Light clock - Galilean transformations

[Achmed]

We have two parallel mirrors, which are located at y=0 and y=l in the (x,y) plane. A photon is traveling between the mirrors, up and down along the y-axis. Consider an observer O at rest w.r.t. the mirrors.

1. What's the time (Δt) measure by O for the photon to make a full period.

Consider an observer O' which moves along the x-axis with a speed v, which is constant. Assume l' = l.
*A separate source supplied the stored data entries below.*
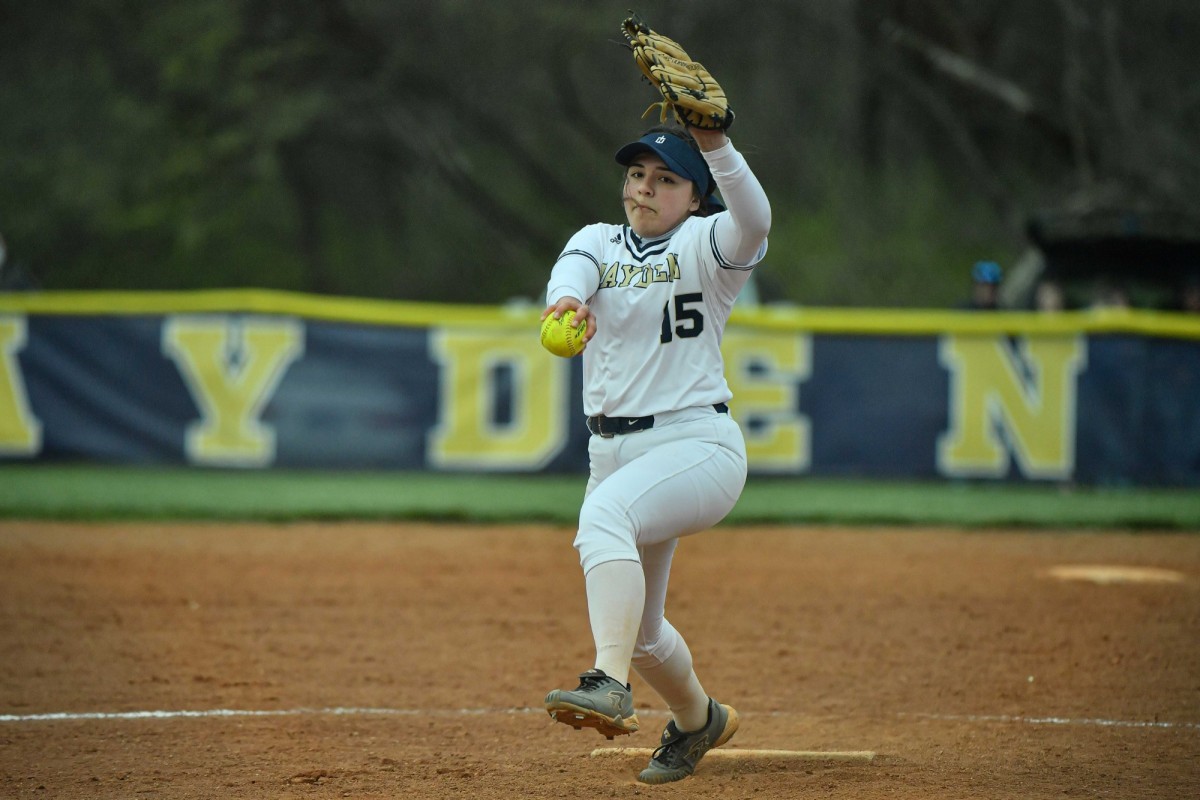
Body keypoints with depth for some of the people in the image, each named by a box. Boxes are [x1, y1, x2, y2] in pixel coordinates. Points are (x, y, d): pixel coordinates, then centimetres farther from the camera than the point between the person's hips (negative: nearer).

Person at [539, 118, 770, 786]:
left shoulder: (704, 245, -2)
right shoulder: (598, 242, 11)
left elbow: (753, 220, -26)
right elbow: (572, 272, -14)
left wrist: (715, 144, -42)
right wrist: (568, 299, -40)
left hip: (698, 446, -7)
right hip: (614, 451, 7)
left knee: (604, 513, -36)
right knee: (636, 626, 16)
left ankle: (610, 684, -41)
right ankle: (699, 719, 43)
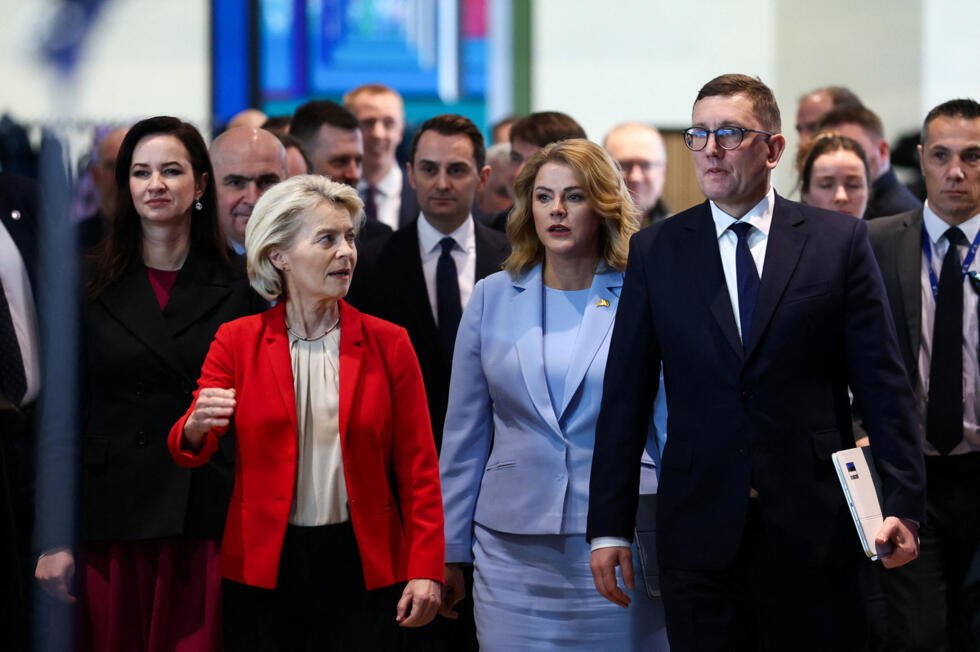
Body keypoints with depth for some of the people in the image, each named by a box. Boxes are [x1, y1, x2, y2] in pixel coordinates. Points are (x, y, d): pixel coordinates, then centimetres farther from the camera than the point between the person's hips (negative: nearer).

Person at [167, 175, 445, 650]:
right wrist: (197, 426, -27)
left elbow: (417, 467, 2)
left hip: (364, 566, 0)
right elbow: (190, 450, -3)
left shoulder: (387, 343, 1)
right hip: (264, 564, 0)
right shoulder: (238, 341, 1)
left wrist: (425, 569, -6)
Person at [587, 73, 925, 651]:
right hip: (698, 532, 1)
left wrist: (903, 504, -6)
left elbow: (883, 383, 2)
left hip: (814, 528, -1)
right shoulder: (656, 251, 7)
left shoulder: (840, 241, 3)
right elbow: (626, 396, 6)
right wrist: (610, 527, 2)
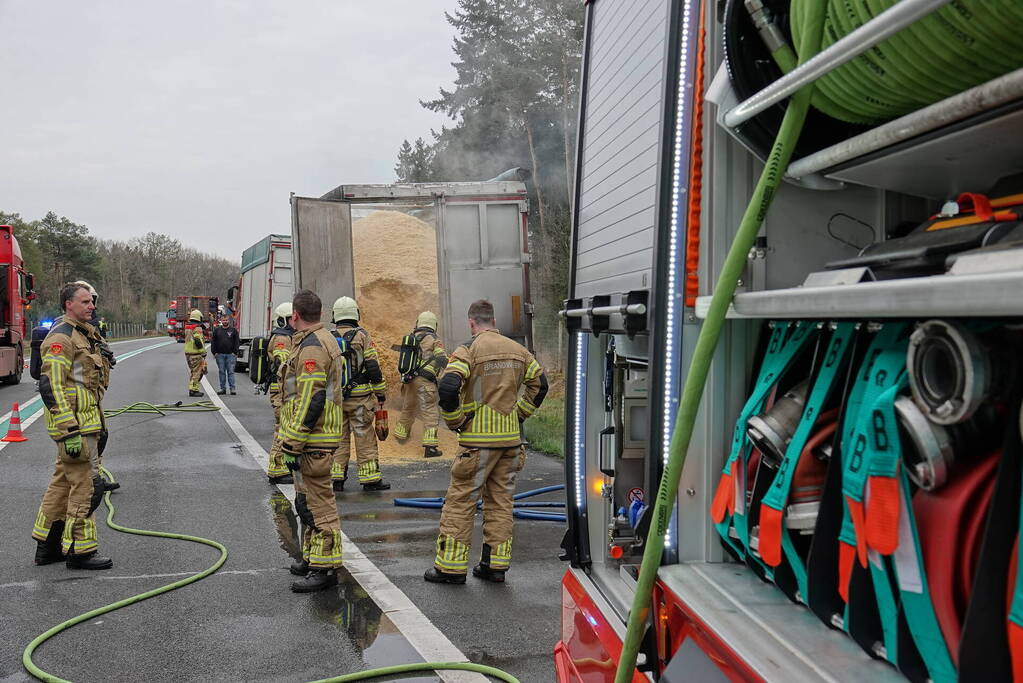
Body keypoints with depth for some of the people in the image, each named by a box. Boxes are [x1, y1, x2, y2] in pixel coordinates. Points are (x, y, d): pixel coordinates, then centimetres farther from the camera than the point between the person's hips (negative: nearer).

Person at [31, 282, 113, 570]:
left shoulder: (84, 335, 18)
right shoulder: (61, 337, -14)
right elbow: (50, 386, -22)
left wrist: (98, 424, 26)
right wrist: (70, 432, -26)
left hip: (86, 420, 10)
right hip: (75, 424, -10)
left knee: (62, 482, 16)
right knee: (86, 485, -6)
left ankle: (48, 546, 25)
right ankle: (80, 550, 2)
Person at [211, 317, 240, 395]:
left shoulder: (233, 330, 7)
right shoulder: (217, 330, 10)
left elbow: (237, 342, 3)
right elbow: (213, 342, 10)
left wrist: (235, 352, -6)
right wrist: (214, 352, 1)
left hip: (230, 354, -2)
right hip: (220, 354, 2)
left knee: (231, 371, -4)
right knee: (221, 372, 4)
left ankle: (232, 388, -3)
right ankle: (223, 388, 9)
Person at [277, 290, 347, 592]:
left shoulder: (311, 347, -17)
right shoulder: (326, 341, 17)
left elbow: (310, 401, -24)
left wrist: (293, 445, -21)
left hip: (311, 441, -11)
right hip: (320, 438, 11)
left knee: (318, 503, -6)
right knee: (307, 502, 20)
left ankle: (324, 568, 0)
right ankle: (312, 557, 31)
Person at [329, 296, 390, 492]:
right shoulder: (362, 336, -6)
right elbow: (373, 367, -8)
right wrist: (381, 393, -1)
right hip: (360, 397, -3)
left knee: (338, 439, 10)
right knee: (365, 439, 2)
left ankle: (336, 478, 10)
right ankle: (370, 479, 5)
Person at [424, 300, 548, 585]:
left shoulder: (469, 350, -9)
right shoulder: (517, 350, 10)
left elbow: (448, 387, -21)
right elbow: (540, 384, 16)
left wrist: (455, 422, -8)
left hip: (478, 440, -5)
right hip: (511, 438, 6)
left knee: (460, 501, 3)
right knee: (501, 501, 13)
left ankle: (451, 566, 7)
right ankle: (495, 565, 17)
1. Using Galilean transformations from Newt. mech. , what's the time measured by O' for the photon to make a full period (draw a picture to illustrate the logic). Compare this with the time measured by O.
2. Now use the postulate that c=c'. Compute the period Δt' again and compare it to Δt, writing it as Δt' = γΔt, for some value of γ. Check γ>1. Interpret the results.
   

So for 1, the answer is Δt=2l/c. But I don't know how to do 2 (and as a result of that, 3). I don't know what to draw and the Galilean transformation eludes me. First I thought that you had to draw a triangle, with sides of 0.5vt, l and ct/2. But that accomplishes nothing. Can I get some help please.

 

[Simon Bridge]

Do you have some notes about the galilean transformations?
Remember that for the second set, the speed of light is not c, but c'.
Apart from that the reasoning is fine... only you are asked for a full period, which would be an isoceles triangle.
Consider: what is the height of the triangle from base to apex?